Matt links to a Post op-ed that rightly criticizes the Bush administration for insisting on completely unfettered wiretapping powers, but otherwise misses the boat on the details of the dispute between the White House and the Democratic leadership. The argument has two major problems. First, we’ve got this:
The administration says that FISA wasn’t intended to cover the collection of intelligence information overseas. That is correct, but many of the communications are being intercepted in the United States and, more important, may involve U.S. citizens. In that situation, and with telephone and e-mail communications between the U.S. and foreign countries far more common than when FISA was enacted in 1978, it is reasonable to bring the court into the picture. The measure strikes an appropriate balance between the demands of some civil liberties groups for individualized warrants and the administration’s desire for sweeping authority.
The phrase “bring the courts into the picture” makes it sound like court oversight for domestic-to-foreign communication is a new idea. But in fact it’s not—it’s the way FISA has worked since it was enacted. If you wanted to install a wiretap on American soil, you had to get a FISA warrant, regardless of whether the other end of the line was overseas or not. The question isn’t whether we should “bring the courts into the picture.” The question is whether we should cut the courts out of the oversight role they’ve played successfully for the last 30 years.
The business of “striking a balance” is particularly galling because balance-striking is something you do when there are two different sides, each making reasonable and sincere arguments. But in this case, the Bush administration’s position is that they should be free to unilaterally declare anyone they want to be a terrorism suspect, and then wiretap those people with impunity. That’s not a reasonable position, and you can’t come to a reasonable position by “balancing” a reasonable position with an unreasonable one.
Second, as Matt points out, there’s this immunity passage:
There is one major area of disagreement between the administration and House Democrats where we think the administration has the better of the argument: the question of whether telecommunications companies that provided information to the government without court orders should be given retroactive immunity from being sued. House Democrats are understandably reluctant to grant that wholesale protection without understanding exactly what conduct they are shielding, and the administration has balked at providing such information. But the telecommunications providers seem to us to have been acting as patriotic corporate citizens in a difficult and uncharted environment.
This is, as Matt points out, complete nonsense. I’ve been following the debate pretty closely and I’ve seen no evidence that they were operating in “a difficult and uncharted environment.” The law is very clear: it’s illegal for a telecom company to comply with a government wiretap request without a court order. That’s been the law for decades, and AT&T and Verizon have no shortage of competent legal counsel.
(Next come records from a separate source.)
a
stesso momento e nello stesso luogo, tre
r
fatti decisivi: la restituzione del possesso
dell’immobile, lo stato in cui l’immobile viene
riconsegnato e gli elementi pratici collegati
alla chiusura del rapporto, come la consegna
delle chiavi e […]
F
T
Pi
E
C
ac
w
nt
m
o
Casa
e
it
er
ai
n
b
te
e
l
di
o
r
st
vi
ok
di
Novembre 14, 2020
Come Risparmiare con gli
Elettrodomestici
Indeed, Qwest’s lawyers had no trouble determining that warrantless wiretapping was illegal when the government approached them with a similar request.
If Congress grants telecom companies retroactive immunity for unambiguously illegal actions, it will all but guarantee that in the future, telecom companies will comply with government information requests regardless of what the law says. After all, the government has the ability to reward or punish companies for their cooperation (or lack thereof) in illegal snooping programs. If Congress gives them a “get out of jail free” card this time, they’ll be even less likely to obey the rules the next time the executive branch comes along and asks them to break the law.
There’s nothing patriotic about trashing the constitution in order to score lucrative government contracts.